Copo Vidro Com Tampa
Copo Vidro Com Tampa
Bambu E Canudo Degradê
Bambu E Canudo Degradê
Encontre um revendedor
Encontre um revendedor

— INSTRUCTIONS TO FOLLOW —
Write out all the records above again, exactly as they stand.

— SOLUTION BELOW —
Copo Vidro Com Tampa
Copo Vidro Com Tampa
Bambu E Canudo Degradê
Bambu E Canudo Degradê
Encontre um revendedor
Encontre um revendedor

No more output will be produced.